▶ _Dataset records_:
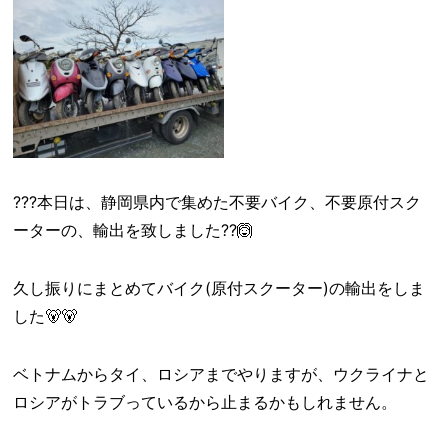
???本日は、静岡県内で集めた不要バイク、不要原付スク
ーターの、輸出を致しました??🙆
久し振りにまとめてバイク(原付スクーター)の輸出をしま
した🐻🐻
ベトナムからタイ、ロシアまでやりますが、ウクライナと
ロシアがトラブっているから止まるかもしれません。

▶ _Aim of the exercise_:
Once you find the line containing "久し振りにまとめてバイク(原付スクーター)の輸出をしま", copy it and every line after it through the end of the records, exactly as they stand.

▶ _Output for this task_:
久し振りにまとめてバイク(原付スクーター)の輸出をしま
した🐻🐻
ベトナムからタイ、ロシアまでやりますが、ウクライナと
ロシアがトラブっているから止まるかもしれません。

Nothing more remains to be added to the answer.